Segment Start: Stored data

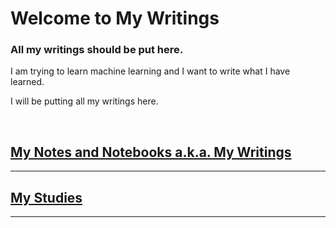 # Welcome to My Writings

### All my writings should be put here.

I am trying to learn machine learning and I want to write what I have learned. 

I will be putting all my writings here.

<br>

## [My Notes and Notebooks a.k.a. My Writings](https://daddyawesome.github.io/writings/spartan/)


---
## [My Studies](https://daddyawesome.github.io/writings/certificates.html)

---



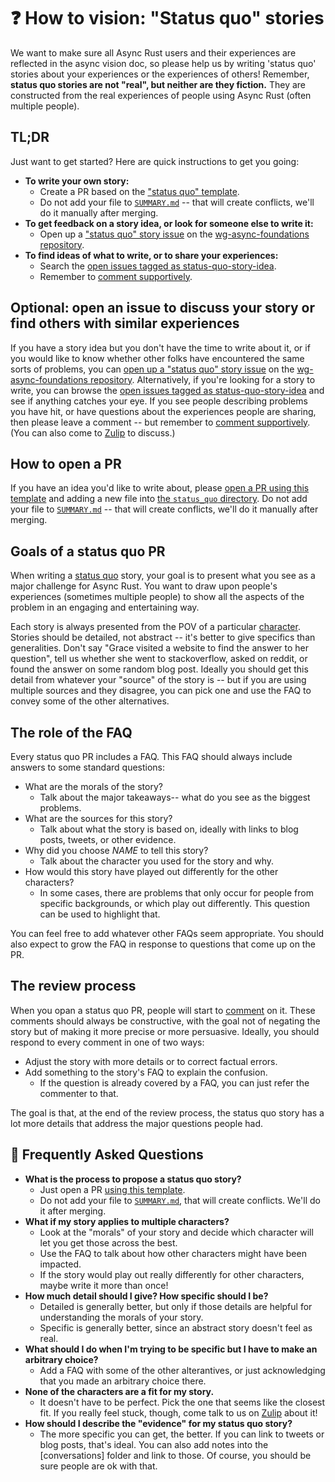 # ❓ How to vision: "Status quo" stories

We want to make sure all Async Rust users and their experiences are reflected in the async vision doc, so please help us by writing 'status quo' stories about your experiences or the experiences of others! Remember, **status quo stories are not "real", but neither are they fiction.** They are constructed from the real experiences of people using Async Rust (often multiple people). 

[sq]: ../status_quo.md
[character]: ../characters.md
[comment]: ./comment.md

## TL;DR

Just want to get started? Here are quick instructions to get you going:

* **To write your own story:**
    * Create a PR based on the ["status quo" template][template]. 
    * Do not add your file to [`SUMMARY.md`] -- that will create conflicts, we'll do it manually after merging.
* **To get feedback on a story idea, or look for someone else to write it:**
    * Open up a ["status quo" story issue][issue] on the [wg-async-foundations repository].
* **To find ideas of what to write, or to share your experiences:**
    * Search the [open issues tagged as status-quo-story-idea][oi].
    * Remember to [comment supportively][comment].

## Optional: open an issue to discuss your story or find others with similar experiences

If you have a story idea but you don't have the time to write about it, or if you would like to know whether other folks have encountered the same sorts of problems, you can [open up a "status quo" story issue][issue] on the [wg-async-foundations repository]. Alternatively, if you're looking for a story to write, you can browse the [open issues tagged as status-quo-story-idea][oi] and see if anything catches your eye. If you see people describing problems you have hit, or have questions about the experiences people are sharing, then please leave a comment -- but remember to [comment supportively][comment]. (You can also come to [Zulip] to discuss.)

[sqsi]: https://github.com/rust-lang/wg-async-foundations/labels/status-quo-story-ideas
[Zulip]: ../../welcome.md#Zulip
[issue]: https://github.com/rust-lang/wg-async-foundations/issues/new?assignees=&labels=good+first+issue%2C+help+wanted%2C+status-quo-story-ideas&template=-status-quo--story-issue.md&title=
[oi]: https://github.com/rust-lang/wg-async-foundations/issues?q=is%3Aopen+is%3Aissue+label%3Astatus-quo-story-ideas
[wg-async-foundations repository]: https://github.com/rust-lang/wg-async-foundations/

## How to open a PR

If you have an idea you'd like to write about, please [open a PR using this template][template] and adding a new file into [the `status_quo` directory][sqd]. Do not add your file to [`SUMMARY.md`] -- that will create conflicts, we'll do it manually after merging.

## Goals of a status quo PR 

When writing a [status quo][sq] story, your goal is to present what you see as a major challenge for Async Rust. You want to draw upon people's experiences (sometimes multiple people) to show all the aspects of the problem in an engaging and entertaining way.

Each story is always presented from the POV of a particular [character]. Stories should be detailed, not abstract -- it's better to give specifics than generalities. Don't say "Grace visited a website to find the answer to her question", tell us whether she went to stackoverflow, asked on reddit, or found the answer on some random blog post. Ideally you should get this detail from whatever your "source" of the story is -- but if you are using multiple sources and they disagree, you can pick one and use the FAQ to convey some of the other alternatives.

## The role of the FAQ

Every status quo PR includes a FAQ. This FAQ should always include answers to some standard questions:

* What are the morals of the story?
    * Talk about the major takeaways-- what do you see as the biggest problems.
* What are the sources for this story?
    * Talk about what the story is based on, ideally with links to blog posts, tweets, or other evidence.
* Why did you choose *NAME* to tell this story?
    * Talk about the character you used for the story and why.
* How would this story have played out differently for the other characters?
    * In some cases, there are problems that only occur for people from specific backgrounds, or which play out differently. This question can be used to highlight that.

You can feel free to add whatever other FAQs seem appropriate. You should also expect to grow the FAQ in response to questions that come up on the PR.

## The review process

When you opan a status quo PR, people will start to [comment] on it. These comments should always be constructive, with the goal not of negating the story but of making it more precise or more persuasive. Ideally, you should respond to every comment in one of two ways:

* Adjust the story with more details or to correct factual errors.
* Add something to the story's FAQ to explain the confusion.
    * If the question is already covered by a FAQ, you can just refer the commenter to that.

The goal is that, at the end of the review process, the status quo story has a lot more details that address the major questions people had.

## 🤔 Frequently Asked Questions

* **What is the process to propose a status quo story?**
    * Just open a PR [using this template][template].
    * Do not add your file to [`SUMMARY.md`], that will create conflicts. We'll do it after merging.
* **What if my story applies to multiple characters?**
    * Look at the "morals" of your story and decide which character will let you get those across the best.
    * Use the FAQ to talk about how other characters might have been impacted.
    * If the story would play out really differently for other characters, maybe write it more than once!
* **How much detail should I give? How specific should I be?**
    * Detailed is generally better, but only if those details are helpful for understanding the morals of your story.
    * Specific is generally better, since an abstract story doesn't feel as real.
* **What should I do when I'm trying to be specific but I have to make an arbitrary choice?**
    * Add a FAQ with some of the other alterantives, or just acknowledging that you made an arbitrary choice there.
* **None of the characters are a fit for my story.**
    * It doesn't have to be perfect. Pick the one that seems like the closest fit. If you really feel stuck, though, come talk to us on [Zulip] about it!
* **How should I describe the "evidence" for my status quo story?**
    * The more specific you can get, the better. If you can link to tweets or blog posts, that's ideal. You can also add notes into the [conversations] folder and link to those. Of course, you should be sure people are ok with that.

[template]: https://github.com/rust-lang/wg-async-foundations/tree/master/src/vision/status_quo/template.md
[sqd]: https://github.com/rust-lang/wg-async-foundations/tree/master/src/vision/status_quo
[`SUMMARY.md`]: https://github.com/rust-lang/wg-async-foundations/blob/master/src/SUMMARY.md
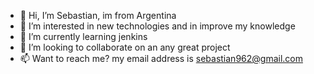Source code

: - 👋 Hi, I’m Sebastian, im from Argentina
- 👀 I’m interested in new technologies and in improve my knowledge
- 🌱 I’m currently learning jenkins
- 💞️ I’m looking to collaborate on an any great project
- 📫 Want to reach me? my email address is sebastian962@gmail.com

<!---
sebastian962/sebastian962 is a ✨ special ✨ repository because its `README.md` (this file) appears on your GitHub profile.
You can click the Preview link to take a look at your changes.
--->
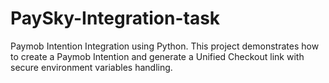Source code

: # PaySky-Integration-task
Paymob Intention Integration using Python. This project demonstrates how to create a Paymob Intention and generate a Unified Checkout link with secure environment variables handling.
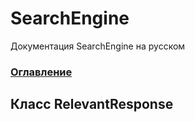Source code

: # SearchEngine
Документация SearchEngine на русском

### [Оглавление](../index.md)

## Класс RelevantResponse
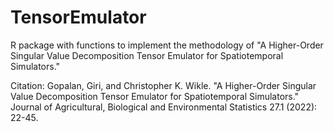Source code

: # TensorEmulator
R package with functions to implement the methodology of "A Higher-Order Singular Value Decomposition Tensor Emulator for Spatiotemporal Simulators."

Citation: 
Gopalan, Giri, and Christopher K. Wikle. "A Higher-Order Singular Value Decomposition Tensor Emulator for Spatiotemporal Simulators." Journal of Agricultural, Biological and Environmental Statistics 27.1 (2022): 22-45.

Segment End: Stored data

Work instructions:
Can you copy the source text of every record above word for word, with the pictures left out?

Result:
 # Welcome to My Writings

### All my writings should be put here.

I am trying to learn machine learning and I want to write what I have learned. 

I will be putting all my writings here.

<br>

## [My Notes and Notebooks a.k.a. My Writings](https://daddyawesome.github.io/writings/spartan/)


---
## [My Studies](https://daddyawesome.github.io/writings/certificates.html)

---



 # ❓ How to vision: "Status quo" stories

We want to make sure all Async Rust users and their experiences are reflected in the async vision doc, so please help us by writing 'status quo' stories about your experiences or the experiences of others! Remember, **status quo stories are not "real", but neither are they fiction.** They are constructed from the real experiences of people using Async Rust (often multiple people). 

[sq]: ../status_quo.md
[character]: ../characters.md
[comment]: ./comment.md

## TL;DR

Just want to get started? Here are quick instructions to get you going:

* **To write your own story:**
    * Create a PR based on the ["status quo" template][template]. 
    * Do not add your file to [`SUMMARY.md`] -- that will create conflicts, we'll do it manually after merging.
* **To get feedback on a story idea, or look for someone else to write it:**
    * Open up a ["status quo" story issue][issue] on the [wg-async-foundations repository].
* **To find ideas of what to write, or to share your experiences:**
    * Search the [open issues tagged as status-quo-story-idea][oi].
    * Remember to [comment supportively][comment].

## Optional: open an issue to discuss your story or find others with similar experiences

If you have a story idea but you don't have the time to write about it, or if you would like to know whether other folks have encountered the same sorts of problems, you can [open up a "status quo" story issue][issue] on the [wg-async-foundations repository]. Alternatively, if you're looking for a story to write, you can browse the [open issues tagged as status-quo-story-idea][oi] and see if anything catches your eye. If you see people describing problems you have hit, or have questions about the experiences people are sharing, then please leave a comment -- but remember to [comment supportively][comment]. (You can also come to [Zulip] to discuss.)

[sqsi]: https://github.com/rust-lang/wg-async-foundations/labels/status-quo-story-ideas
[Zulip]: ../../welcome.md#Zulip
[issue]: https://github.com/rust-lang/wg-async-foundations/issues/new?assignees=&labels=good+first+issue%2C+help+wanted%2C+status-quo-story-ideas&template=-status-quo--story-issue.md&title=
[oi]: https://github.com/rust-lang/wg-async-foundations/issues?q=is%3Aopen+is%3Aissue+label%3Astatus-quo-story-ideas
[wg-async-foundations repository]: https://github.com/rust-lang/wg-async-foundations/

## How to open a PR

If you have an idea you'd like to write about, please [open a PR using this template][template] and adding a new file into [the `status_quo` directory][sqd]. Do not add your file to [`SUMMARY.md`] -- that will create conflicts, we'll do it manually after merging.

## Goals of a status quo PR 

When writing a [status quo][sq] story, your goal is to present what you see as a major challenge for Async Rust. You want to draw upon people's experiences (sometimes multiple people) to show all the aspects of the problem in an engaging and entertaining way.

Each story is always presented from the POV of a particular [character]. Stories should be detailed, not abstract -- it's better to give specifics than generalities. Don't say "Grace visited a website to find the answer to her question", tell us whether she went to stackoverflow, asked on reddit, or found the answer on some random blog post. Ideally you should get this detail from whatever your "source" of the story is -- but if you are using multiple sources and they disagree, you can pick one and use the FAQ to convey some of the other alternatives.

## The role of the FAQ

Every status quo PR includes a FAQ. This FAQ should always include answers to some standard questions:

* What are the morals of the story?
    * Talk about the major takeaways-- what do you see as the biggest problems.
* What are the sources for this story?
    * Talk about what the story is based on, ideally with links to blog posts, tweets, or other evidence.
* Why did you choose *NAME* to tell this story?
    * Talk about the character you used for the story and why.
* How would this story have played out differently for the other characters?
    * In some cases, there are problems that only occur for people from specific backgrounds, or which play out differently. This question can be used to highlight that.

You can feel free to add whatever other FAQs seem appropriate. You should also expect to grow the FAQ in response to questions that come up on the PR.

## The review process

When you opan a status quo PR, people will start to [comment] on it. These comments should always be constructive, with the goal not of negating the story but of making it more precise or more persuasive. Ideally, you should respond to every comment in one of two ways:

* Adjust the story with more details or to correct factual errors.
* Add something to the story's FAQ to explain the confusion.
    * If the question is already covered by a FAQ, you can just refer the commenter to that.

The goal is that, at the end of the review process, the status quo story has a lot more details that address the major questions people had.

## 🤔 Frequently Asked Questions

* **What is the process to propose a status quo story?**
    * Just open a PR [using this template][template].
    * Do not add your file to [`SUMMARY.md`], that will create conflicts. We'll do it after merging.
* **What if my story applies to multiple characters?**
    * Look at the "morals" of your story and decide which character will let you get those across the best.
    * Use the FAQ to talk about how other characters might have been impacted.
    * If the story would play out really differently for other characters, maybe write it more than once!
* **How much detail should I give? How specific should I be?**
    * Detailed is generally better, but only if those details are helpful for understanding the morals of your story.
    * Specific is generally better, since an abstract story doesn't feel as real.
* **What should I do when I'm trying to be specific but I have to make an arbitrary choice?**
    * Add a FAQ with some of the other alterantives, or just acknowledging that you made an arbitrary choice there.
* **None of the characters are a fit for my story.**
    * It doesn't have to be perfect. Pick the one that seems like the closest fit. If you really feel stuck, though, come talk to us on [Zulip] about it!
* **How should I describe the "evidence" for my status quo story?**
    * The more specific you can get, the better. If you can link to tweets or blog posts, that's ideal. You can also add notes into the [conversations] folder and link to those. Of course, you should be sure people are ok with that.

[template]: https://github.com/rust-lang/wg-async-foundations/tree/master/src/vision/status_quo/template.md
[sqd]: https://github.com/rust-lang/wg-async-foundations/tree/master/src/vision/status_quo
[`SUMMARY.md`]: https://github.com/rust-lang/wg-async-foundations/blob/master/src/SUMMARY.md
Source code

: - 👋 Hi, I’m Sebastian, im from Argentina
- 👀 I’m interested in new technologies and in improve my knowledge
- 🌱 I’m currently learning jenkins
- 💞️ I’m looking to collaborate on an any great project
- 📫 Want to reach me? my email address is sebastian962@gmail.com

<!---
sebastian962/sebastian962 is a ✨ special ✨ repository because its `README.md` (this file) appears on your GitHub profile.
You can click the Preview link to take a look at your changes.
--->
Source code

: # PaySky-Integration-task
Paymob Intention Integration using Python. This project demonstrates how to create a Paymob Intention and generate a Unified Checkout link with secure environment variables handling.
Source code

: # SearchEngine
Документация SearchEngine на русском

### [Оглавление](../index.md)

## Класс RelevantResponse
Source code

: # TensorEmulator
R package with functions to implement the methodology of "A Higher-Order Singular Value Decomposition Tensor Emulator for Spatiotemporal Simulators."

Citation: 
Gopalan, Giri, and Christopher K. Wikle. "A Higher-Order Singular Value Decomposition Tensor Emulator for Spatiotemporal Simulators." Journal of Agricultural, Biological and Environmental Statistics 27.1 (2022): 22-45.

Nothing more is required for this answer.